Hoxhaism has a curious relationship with this part of the world, through its association with the Communist Party of New Zealand, which in the 1980s declared Albania the only true example of socialism on the planet. I remember reading, as a very politically confused fourteen year-old, the Communist Party's paper, The People's Voice, and encountering headlines like 'No Unemployment in Socialist Albania' and claims that only sixty crimes were committed every year in the whole of the 'socialist fatherland'. (Come to think of it, given the ferocity of the repressive appartus Hoxha commanded and the fear it inspired, that claim perhaps had a grain of truth to it.) The Communist Party attempted to distribute Hoxha's turgid writings to the New Zealand working class, and you can still find copies of the man's works floating around Auckland's secondhand bookstores.
Hoxha died in 1985, and at the end of the decade the Albanian regime began to collapse, as the great man's successor Ramiz Alia attempted to follow the example of the Stalinist rulers in several other Balkan countries and convert himself from a bureaucrat into a capitalist.

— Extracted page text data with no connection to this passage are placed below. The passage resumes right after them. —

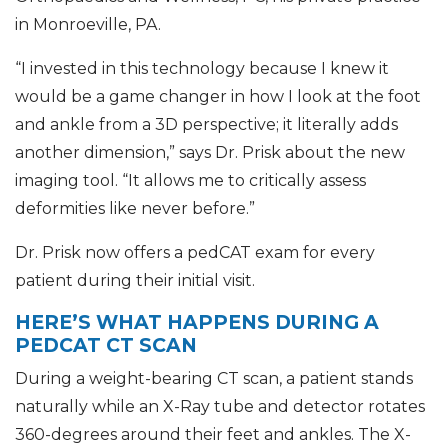
in Monroeville, PA.
“I invested in this technology because I knew it
would be a game changer in how I look at the foot
and ankle from a 3D perspective; it literally adds
another dimension,” says Dr. Prisk about the new
imaging tool. “It allows me to critically assess
deformities like never before.”
Dr. Prisk now offers a pedCAT exam for every
patient during their initial visit.
HERE’S WHAT HAPPENS DURING A
PEDCAT CT SCAN
During a weight-bearing CT scan, a patient stands
naturally while an X-Ray tube and detector rotates
360-degrees around their feet and ankles. The X-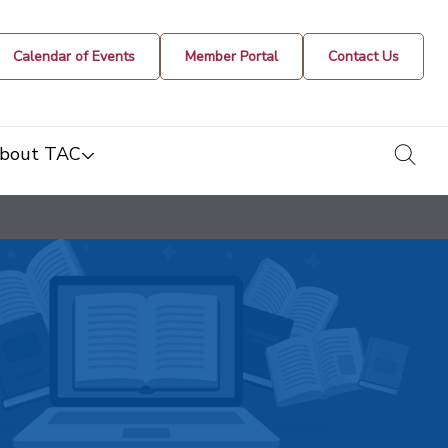
Calendar of Events
Member Portal
Contact Us
togg
bout TAC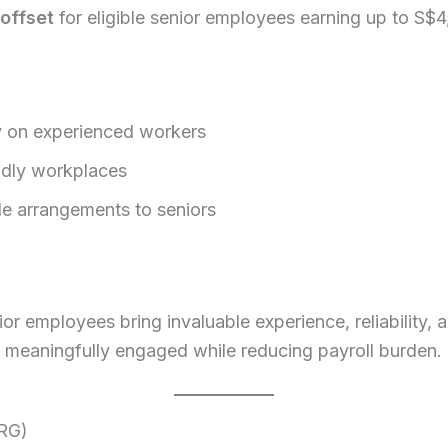
offset
for eligible senior employees earning up to S$
ly on experienced workers
ndly workplaces
ble arrangements to seniors
r employees bring invaluable experience, reliability, 
meaningfully engaged while reducing payroll burden.
TRG)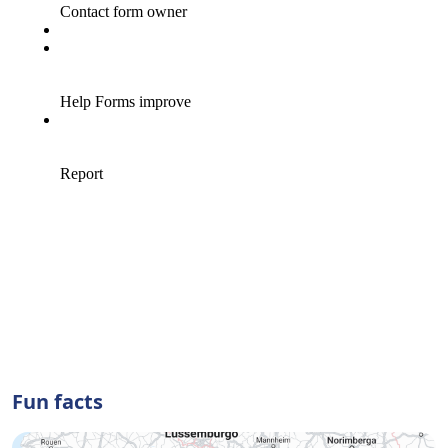
Fun facts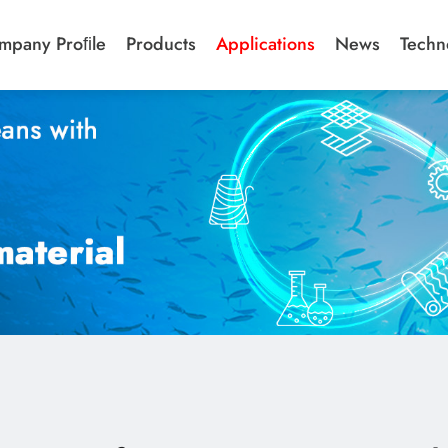
mpany Proﬁle
Products
Applications
News
Techn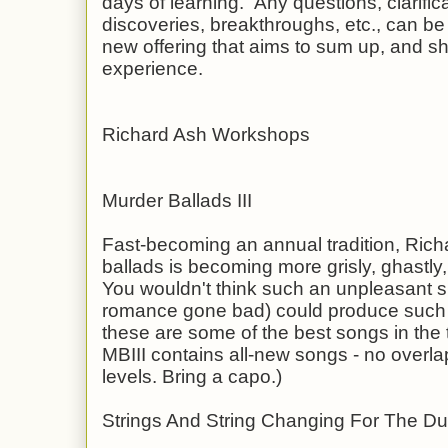
days of learning. Any questions, clarific
discoveries, breakthroughs, etc., can be 
new offering that aims to sum up, and sh
experience.
Richard Ash Workshops
Murder Ballads III
Fast-becoming an annual tradition, Richa
ballads is becoming more grisly, ghastl
You wouldn't think such an unpleasant su
romance gone bad) could produce such a
these are some of the best songs in the t
MBIII contains all-new songs - no overla
levels. Bring a capo.)
Strings And String Changing For The Du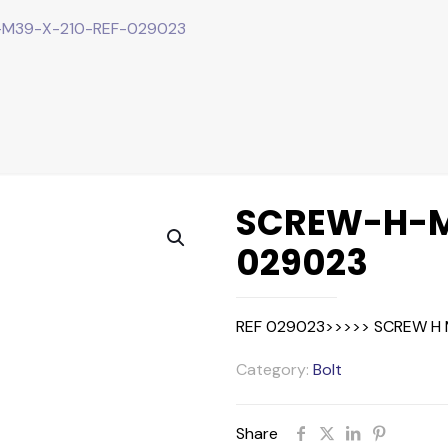
M39-X-210-REF-029023
SCREW-H-M
029023
REF 029023>>>>> SCREW H 
Category:
Bolt
Share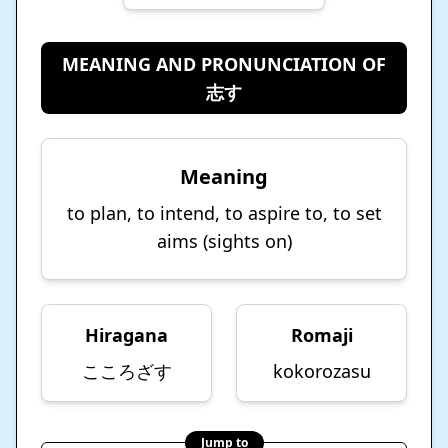
MEANING AND PRONUNCIATION OF
志す
Meaning
to plan, to intend, to aspire to, to set
aims (sights on)
Hiragana
Romaji
こころざす
kokorozasu
Jump to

The Communist Party responded by denouncing Alia and talking of a 'Trotskyite coup' in Albania. The party formally renounced Hoxhaism and changed its name in 1994, leaving a couple of dissident factions to keep fighting the good fight. The first, known as the 'Stalin group' or 'the Veterans', died out quite quickly, but the second has continued a sort of shadowy existence as the Communist Party of Aotearoa. And a sort of 'Hoxhaist International' still exists - it has a rudimentary website here, and seems to be strongest in Latin America, Lord knows why.
According to the film's wiki entry Hugo Chavez has declared himself a fan of Inside Man.